- Direction -
Convert the material below, from the line containing "pose: elev=134.9 azim=265.3" through the end of the material, inclusive, into a JSON list of strings with one string per line and blank lines omitted. Leave the pictures out of the answer.

======== Dataset rows

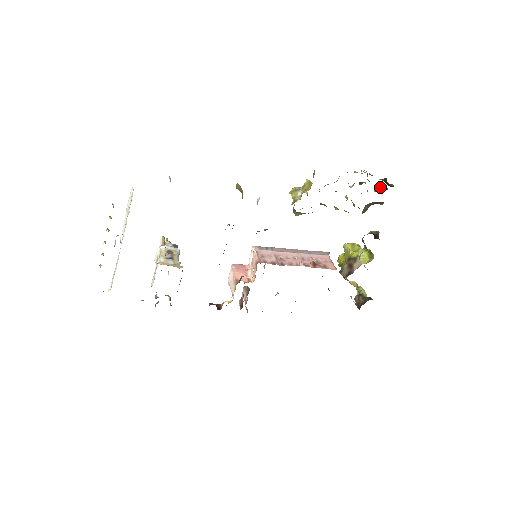
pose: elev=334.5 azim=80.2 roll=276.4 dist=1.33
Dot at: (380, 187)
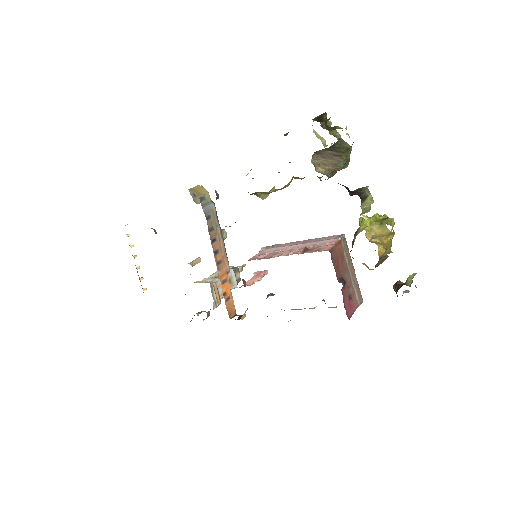
Dot at: (330, 129)
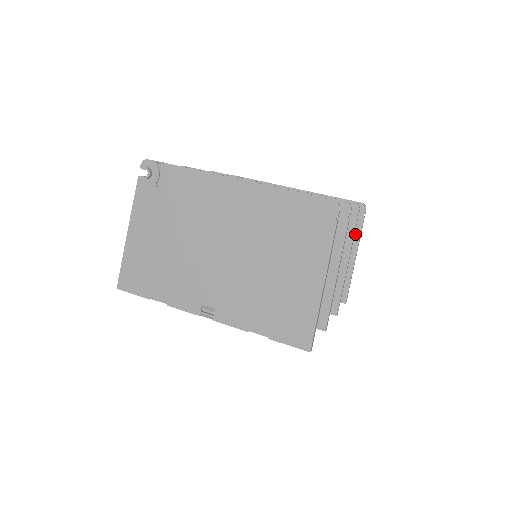
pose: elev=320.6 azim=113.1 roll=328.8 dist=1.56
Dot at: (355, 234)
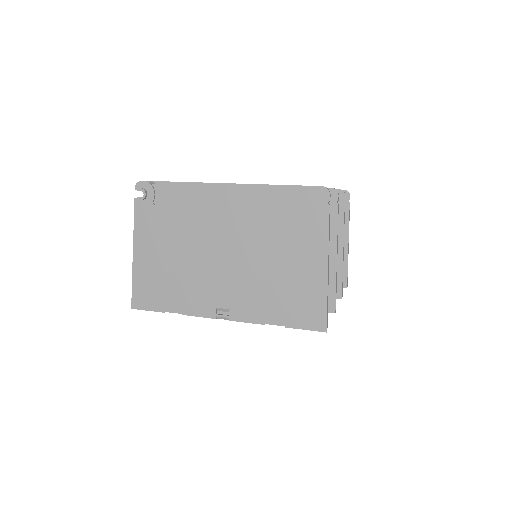
Dot at: occluded
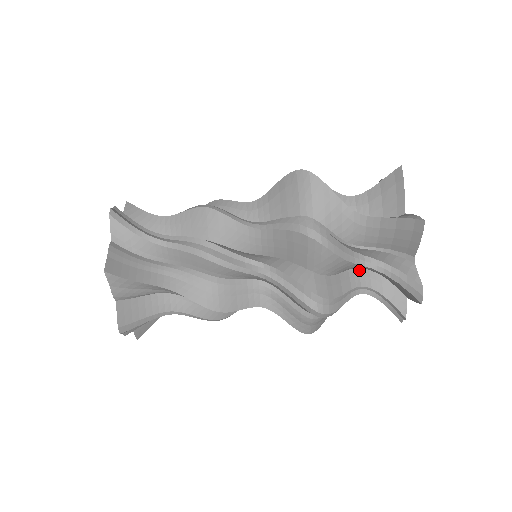
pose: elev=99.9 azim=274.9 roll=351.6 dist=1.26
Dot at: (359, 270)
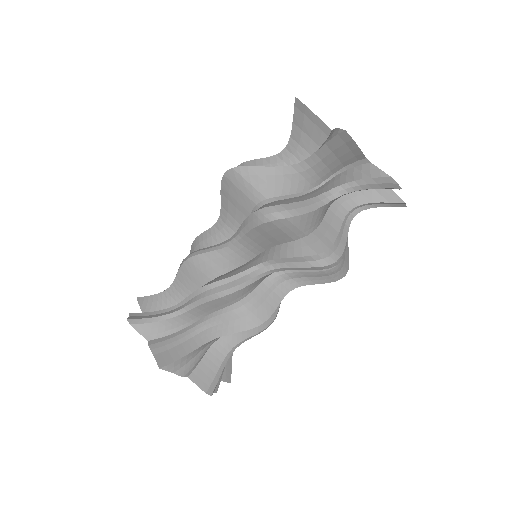
Dot at: (337, 200)
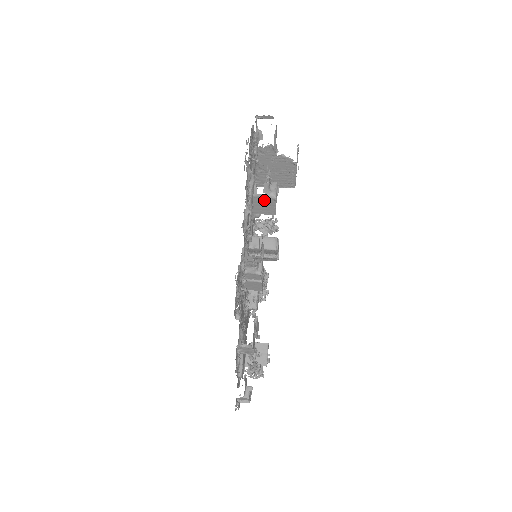
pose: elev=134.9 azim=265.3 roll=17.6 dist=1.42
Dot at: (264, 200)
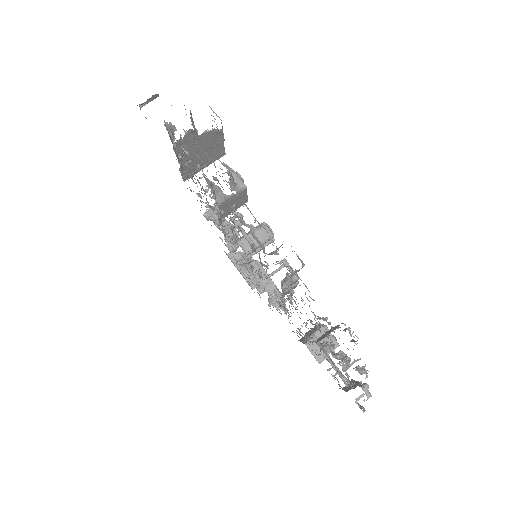
Dot at: (234, 198)
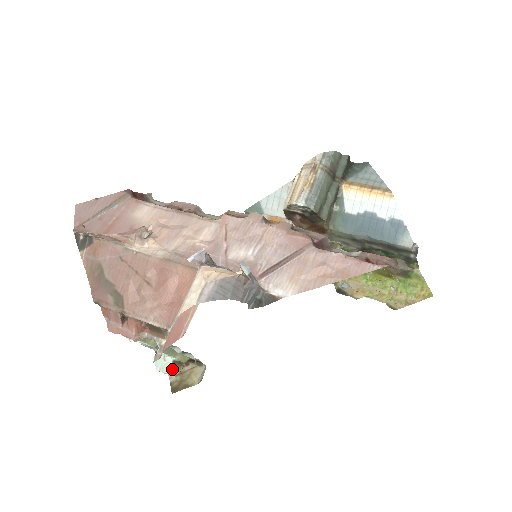
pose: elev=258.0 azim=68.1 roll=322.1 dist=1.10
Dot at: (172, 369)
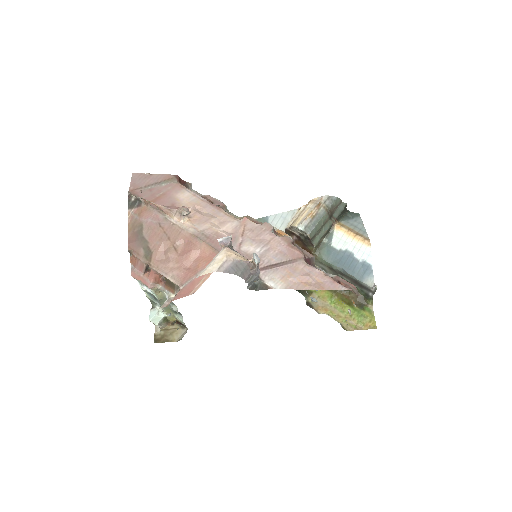
Dot at: (161, 323)
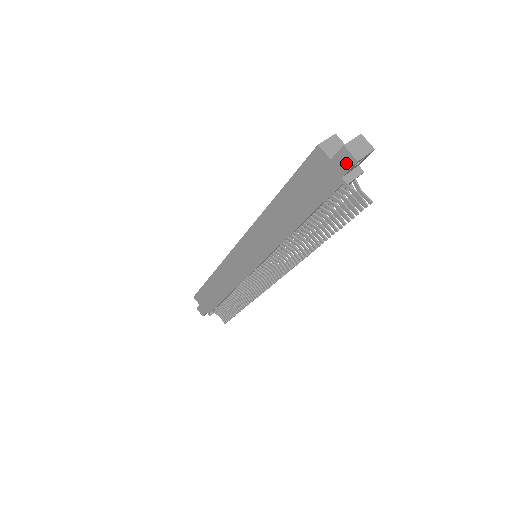
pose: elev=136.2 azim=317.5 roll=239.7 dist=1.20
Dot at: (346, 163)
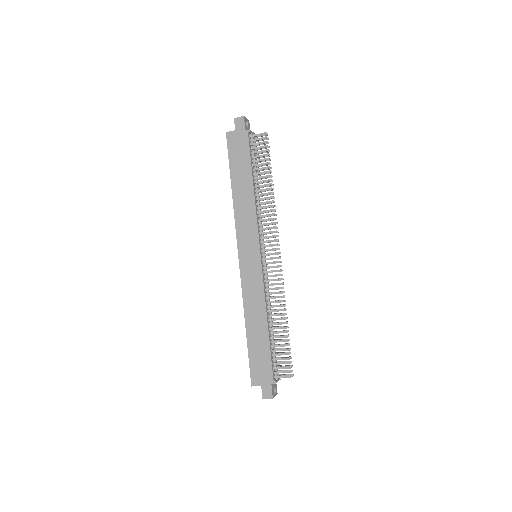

================

- Solution below -
[
  "pose: elev=134.9 azim=265.3 roll=17.6 dist=1.42",
  "Dot at: (264, 200)",
  "Dot at: (234, 198)",
  "pose: elev=258.0 azim=68.1 roll=322.1 dist=1.10",
  "Dot at: (172, 369)",
  "Dot at: (161, 323)",
  "pose: elev=136.2 azim=317.5 roll=239.7 dist=1.20",
  "Dot at: (346, 163)"
]